Preguntas ->
a - En el fragmento sobre el montaje del CDN, ¿qué actor interpreta a Berenger?
b - Resume en dos oraciones el fragmento sobre el montaje del CDN.
c - Reproduce la parte del fragmento sobre el montaje del CDN comprendida entre "Pero en el montaje" y "caótico e histérico.", ambos incluidos.

Fragmento proporcionado ->
##########

A mi entender, el texto de Ionesco alerta de la amenaza a la libertad que suponen los totalitarismos, representados por los citados paquidermos, pero tiene un final esperanzador, pues el protagonista se erige en el último y único hombre llamado a resistir. Afortunadamente, contamos con algunos ejemplos históricos en este sentido, uno de los más célebres y épicos es el que ilustra el discurso We shall never surrender de Churchill. Pero volviendo al montaje, la cuestión es que cómo el director, que ha respetado casi todo el texto en este montaje, ha introducido este enfoque pesimista. Obviamente, a través de la puesta en escena y la composición de los personajes que hacen los actores.
Las acotaciones de Ionesco para la primera escena del primer acto son claras: nos hablan de una ciudad tranquila en la que luce el sol y sus habitantes pasean o se sientan en las terrazas o compran en las tiendas de la plaza mientras suenan las campanas de la iglesia. Este ambiente plácido y burgués de una pequeña ciudad se verá bruscamente atacado por las falanges de rinocerontes.
Pero en el montaje del CDN este pueblo o plaza es incierto: los personajes irrumpen armando barullo en la sala de butacas, por el pasillo central y por los laterales hasta alcanzar el escenario… tardamos un poco en saber que Juan (extraordinario Fernando Cayo), un tipo vehemente, de fuertes convicciones en apariencia, espera en un café a su amigo Berenger (Pepe Viyuela), hombre común, sin ambiciones, enamoradizo, y de aspecto desaliñado, que tarda en llegar a la cita. Más que un mundo ordenado y tranquilo que se verá amenazado por estos paquidermos, resulta un mundo caótico e histérico.

##########

Datos de origen ->
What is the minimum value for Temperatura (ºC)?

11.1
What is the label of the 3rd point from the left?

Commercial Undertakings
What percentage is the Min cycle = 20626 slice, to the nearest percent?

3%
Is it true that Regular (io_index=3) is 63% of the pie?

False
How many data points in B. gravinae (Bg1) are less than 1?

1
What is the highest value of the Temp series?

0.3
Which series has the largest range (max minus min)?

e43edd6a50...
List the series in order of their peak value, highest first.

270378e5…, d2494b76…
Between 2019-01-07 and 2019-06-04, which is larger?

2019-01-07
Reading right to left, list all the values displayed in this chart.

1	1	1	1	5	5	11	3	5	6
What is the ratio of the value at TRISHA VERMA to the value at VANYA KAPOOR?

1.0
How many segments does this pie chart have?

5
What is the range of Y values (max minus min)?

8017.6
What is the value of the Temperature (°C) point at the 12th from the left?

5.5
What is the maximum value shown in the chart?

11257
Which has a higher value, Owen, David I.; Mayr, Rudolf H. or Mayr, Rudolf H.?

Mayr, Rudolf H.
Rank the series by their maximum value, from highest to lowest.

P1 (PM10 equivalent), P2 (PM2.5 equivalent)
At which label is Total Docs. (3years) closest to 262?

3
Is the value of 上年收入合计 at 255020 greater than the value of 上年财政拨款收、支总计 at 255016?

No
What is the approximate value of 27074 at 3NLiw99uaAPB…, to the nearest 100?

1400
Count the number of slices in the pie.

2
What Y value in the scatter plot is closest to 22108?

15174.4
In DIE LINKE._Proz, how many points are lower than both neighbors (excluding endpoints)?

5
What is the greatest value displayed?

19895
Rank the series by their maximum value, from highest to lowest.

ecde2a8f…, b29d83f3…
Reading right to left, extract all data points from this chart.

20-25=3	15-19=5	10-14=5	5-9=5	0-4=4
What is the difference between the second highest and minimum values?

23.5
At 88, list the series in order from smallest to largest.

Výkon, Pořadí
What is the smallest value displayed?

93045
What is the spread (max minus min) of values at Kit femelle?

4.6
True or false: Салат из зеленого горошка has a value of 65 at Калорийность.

##########

Resultados ->
a - Pepe Viyuela.

b - El texto de Ionesco alerta de la amenaza totalitaria pero termina con esperanza, y el director ha introducido un enfoque pesimista a través de la puesta en escena y la composición de los personajes. Frente a la ciudad tranquila y burguesa que describen las acotaciones, el montaje presenta un mundo caótico e histérico en el que los personajes irrumpen por la sala de butacas.

c -
Pero en el montaje del CDN este pueblo o plaza es incierto: los personajes irrumpen armando barullo en la sala de butacas, por el pasillo central y por los laterales hasta alcanzar el escenario… tardamos un poco en saber que Juan (extraordinario Fernando Cayo), un tipo vehemente, de fuertes convicciones en apariencia, espera en un café a su amigo Berenger (Pepe Viyuela), hombre común, sin ambiciones, enamoradizo, y de aspecto desaliñado, que tarda en llegar a la cita. Más que un mundo ordenado y tranquilo que se verá amenazado por estos paquidermos, resulta un mundo caótico e histérico.